Question

Help

Answer 1

Its a derivation from momentum changes in a system of variable mass..my Question is that why a sign of velocity of big mass relative to small mass is changed in 2nd step..

Answer 2

@mathmate

Answer 3

@shamim

Answer 4

@IrishBoy123

Answer 5

can hardly read it but they also switched U and V around to get relative velocity so i presume that it assists presentation

Answer 6

Yeah, it's very hard to read. Can you write it out using the drawing tool (the "draw" button below)?

Answer 7

No i am unable to use drawing tool because i am using tablet ..

Answer 8

clearly you are starting with \(\large \vec F = \frac{d}{dt}\vec p = \frac{d}{dt} (m \vec v)\) and running with that gives

\(\large m \frac{d \vec v} {dt} +\frac{dm}{dt} (\vec v - \vec u)\)

and then the switch to
\(\large m \frac{d \vec v} {dt} -\frac{dm}{dt} (\vec u - \vec v)\) where \( (\vec u - \vec v)\ = \vec v_{rel} \)

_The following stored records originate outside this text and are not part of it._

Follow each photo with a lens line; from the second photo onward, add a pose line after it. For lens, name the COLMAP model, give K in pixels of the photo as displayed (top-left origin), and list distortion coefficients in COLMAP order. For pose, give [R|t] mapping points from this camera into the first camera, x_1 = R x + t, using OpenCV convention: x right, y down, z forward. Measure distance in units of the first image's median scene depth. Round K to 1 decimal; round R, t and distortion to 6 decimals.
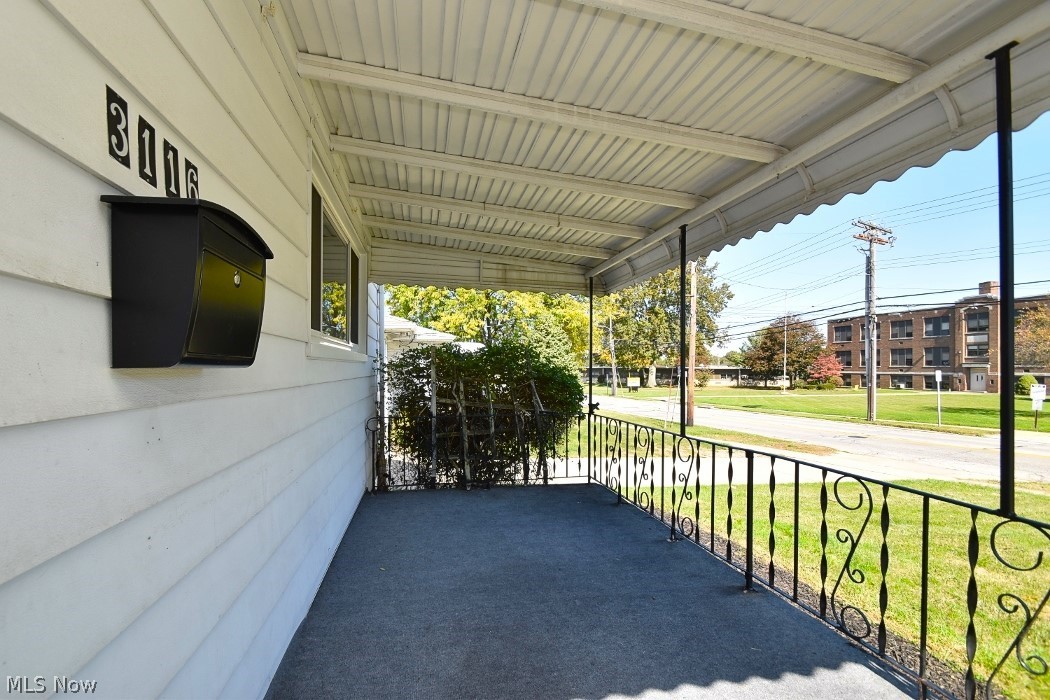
lens RADIAL K [[463.4, 0, 520.8], [0, 463.4, 365.2], [0, 0, 1]] dist [0.001567, -0.015458]
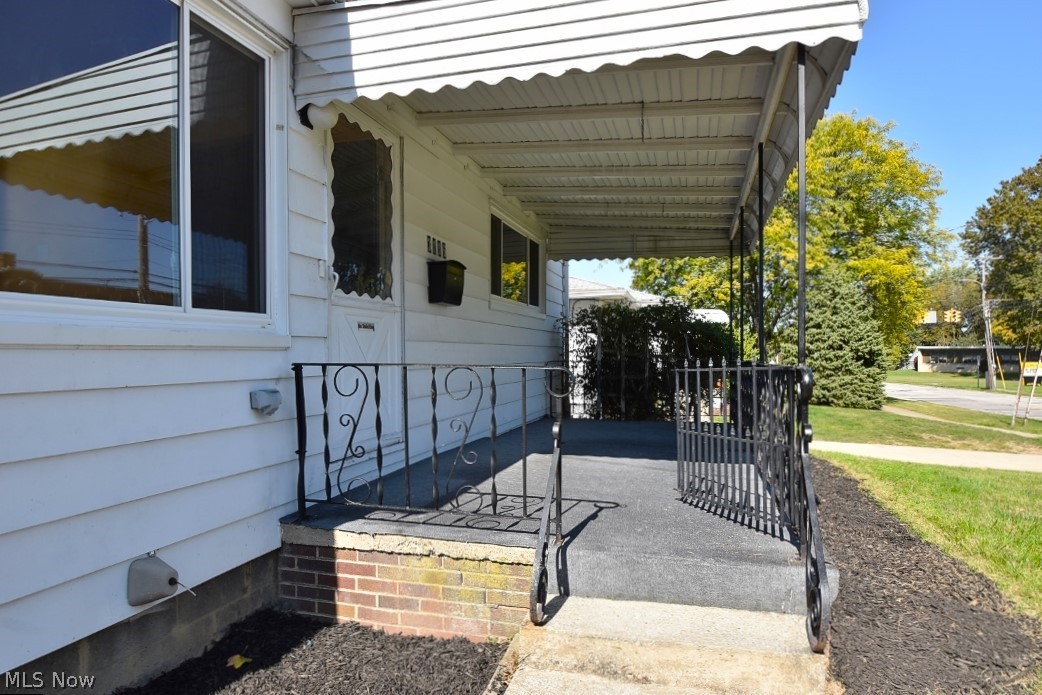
lens RADIAL K [[646.6, 0, 521.0], [0, 646.6, 347.5], [0, 0, 1]] dist [-0.006161, -0.002281]
pose [[0.886835, -0.009188, -0.461995, 0.420389], [0.007950, 0.999958, -0.004627, 0.073494], [0.462018, 0.000430, 0.886871, -0.627706]]
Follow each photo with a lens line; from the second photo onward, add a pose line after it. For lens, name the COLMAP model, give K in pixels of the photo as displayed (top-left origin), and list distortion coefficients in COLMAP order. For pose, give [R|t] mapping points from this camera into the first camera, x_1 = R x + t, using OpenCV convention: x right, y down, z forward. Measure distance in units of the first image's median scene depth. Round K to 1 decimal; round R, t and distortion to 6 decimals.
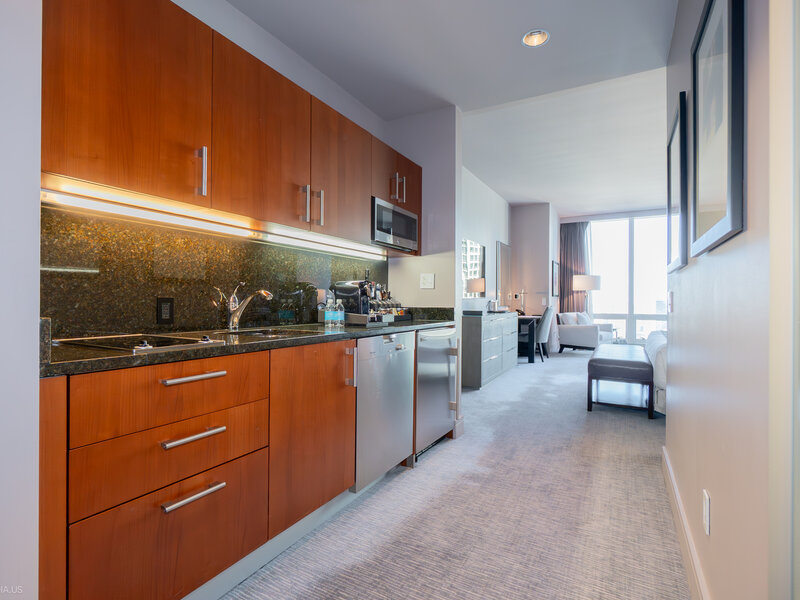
lens RADIAL K [[398.9, 0, 407.5], [0, 398.9, 300.6], [0, 0, 1]] dist [-0.011934, 0.003780]
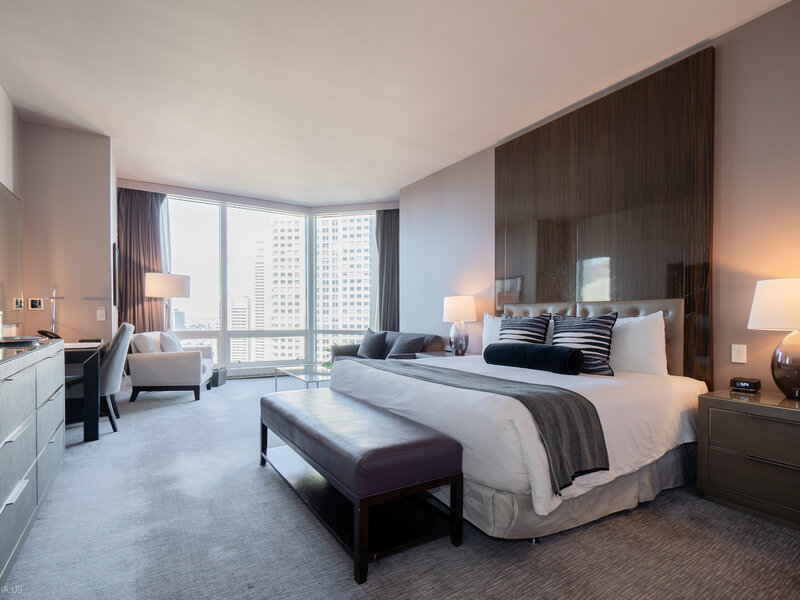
lens RADIAL K [[398.9, 0, 398.8], [0, 398.9, 321.4], [0, 0, 1]] dist [-0.011934, 0.003780]
pose [[0.468207, -0.015700, 0.883479, 0.047135], [-0.005157, 0.999777, 0.020500, -0.001292], [-0.883604, -0.014154, 0.468022, 0.356526]]
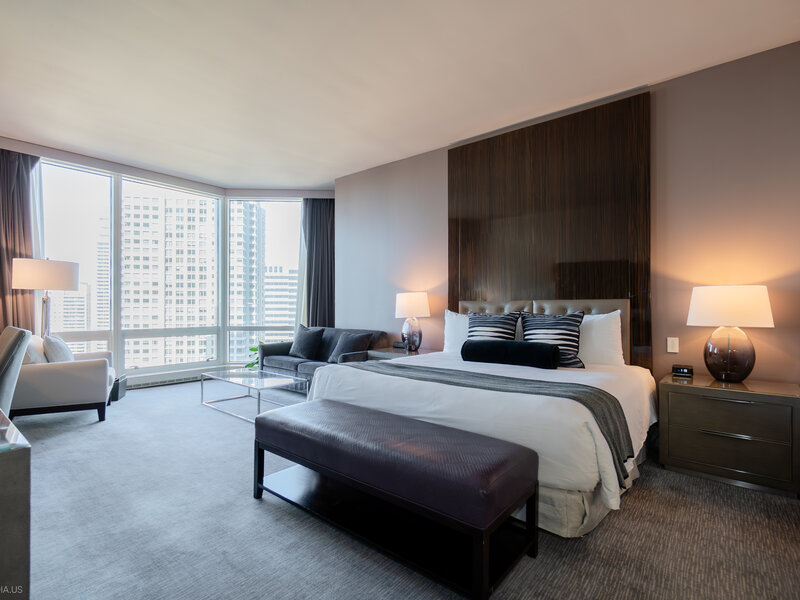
lens RADIAL K [[398.9, 0, 406.5], [0, 398.9, 303.3], [0, 0, 1]] dist [-0.011934, 0.003780]
pose [[0.169384, 0.000687, 0.985550, 0.026764], [-0.003850, 0.999993, -0.000035, -0.010549], [-0.985543, -0.003788, 0.169386, 0.460026]]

all looks very OM except we do not actually know what you are modelling!

eg what is \(\vec u\) ?

Answer 9

"very OM" = very OK

Answer 10

U is velocity of big mass where v is the velocity of ejected mass

Answer 11

I think u r right tht signs doesnt mean.. this iw due to relativity..

Answer 12

since the subsequent identity, has been used:
\[\Large {\mathbf{v}} - {\mathbf{u}} = - \left( {{\mathbf{u}} - {\mathbf{v}}} \right)\]

Answer 13

Okay thanks to all for helping me.. :)